**TEXT EXTRACT:**
====
Cut Chilli Play: Adoption Community Events and Feedback

On July 13 and 20, ICAV hosted two community events in Sydney, Australia, thanks to funding from the Australian Federal Government, ICAFSS Small Grants program provided by Relationships Australia’s Intercountry Adoptee and Family Support Service (ICAFSS). These events were organised in collaboration with New Ghosts Theatre Company and the playwright, Chenturan Aran.

ICAV had worked with Chenturan for the past year to provide lived experience into the script. Huge thanks to the Sri Lankan adoptees, adoptive parents of Sri Lankan adoptees, and Sri Lankan adoptee academic who generously gave their time and experiences to Chenturan. I also spent time with the cast helping them to understand the complex realities of living as an intercountry adoptee in Australia.
====
**SUPPLIED DATA:**

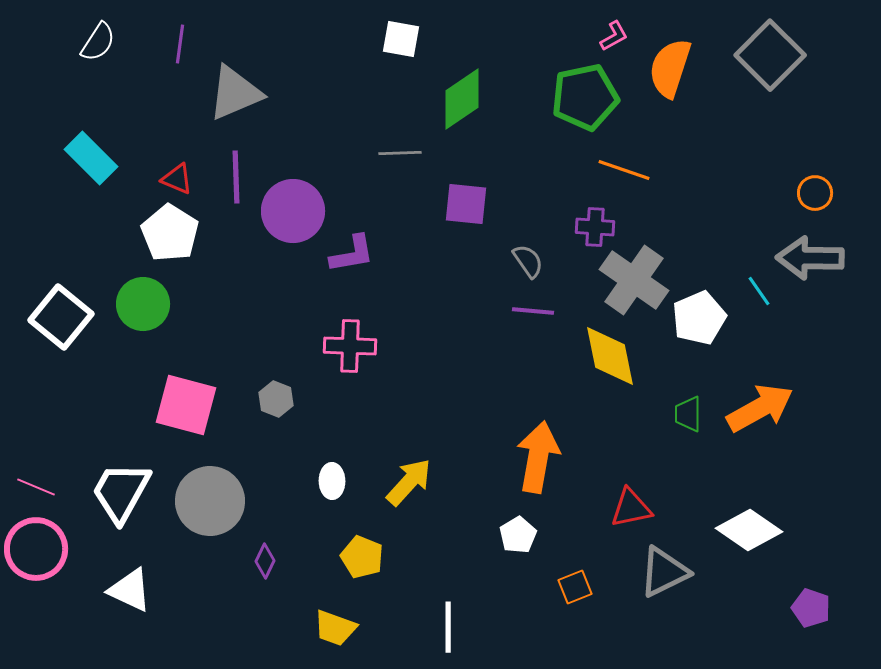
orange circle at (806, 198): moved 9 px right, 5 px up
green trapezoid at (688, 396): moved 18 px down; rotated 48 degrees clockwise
====
**COMPLETE THE FOLLOWING:**
1. Output the passage of the Cut Chilli Play text between "On July 13 and" and "playwright, Chenturan Aran.", inclusive.
2. Pick up the Cut Chilli Play text after its last sentence and continue it.

**EXERCISE RESPONSES:**
1.
On July 13 and 20, ICAV hosted two community events in Sydney, Australia, thanks to funding from the Australian Federal Government, ICAFSS Small Grants program provided by Relationships Australia’s Intercountry Adoptee and Family Support Service (ICAFSS). These events were organised in collaboration with New Ghosts Theatre Company and the playwright, Chenturan Aran.

2.
Cut Chilli is a play about a Sri Lankan male intercountry adoptee, raised in Australia by white Australian parents. Many who attended the events wanted to better understand how a play could be so accurate to our complexities without the playwright being an intercountry adoptee. So I asked Chenturan if he’d share why he decided to write Cut Chilli. Here’s what he wrote:

I’m not an intercountry adoptee. I’m the child of Sri Lankan Tamil migrants who fled the Sri Lankan Civil War following the Black July Riots in 1983. I was raised in Perth, Western Australia.

I started writing Cut Chilli because I thought telling the story of a brown boy in a white family would be a great metaphor for my experiences as brown boy in a predominantly white country. Through this work, I felt I could explore the assimilation pressures and internalised racism I experienced growing up as the child of migrants.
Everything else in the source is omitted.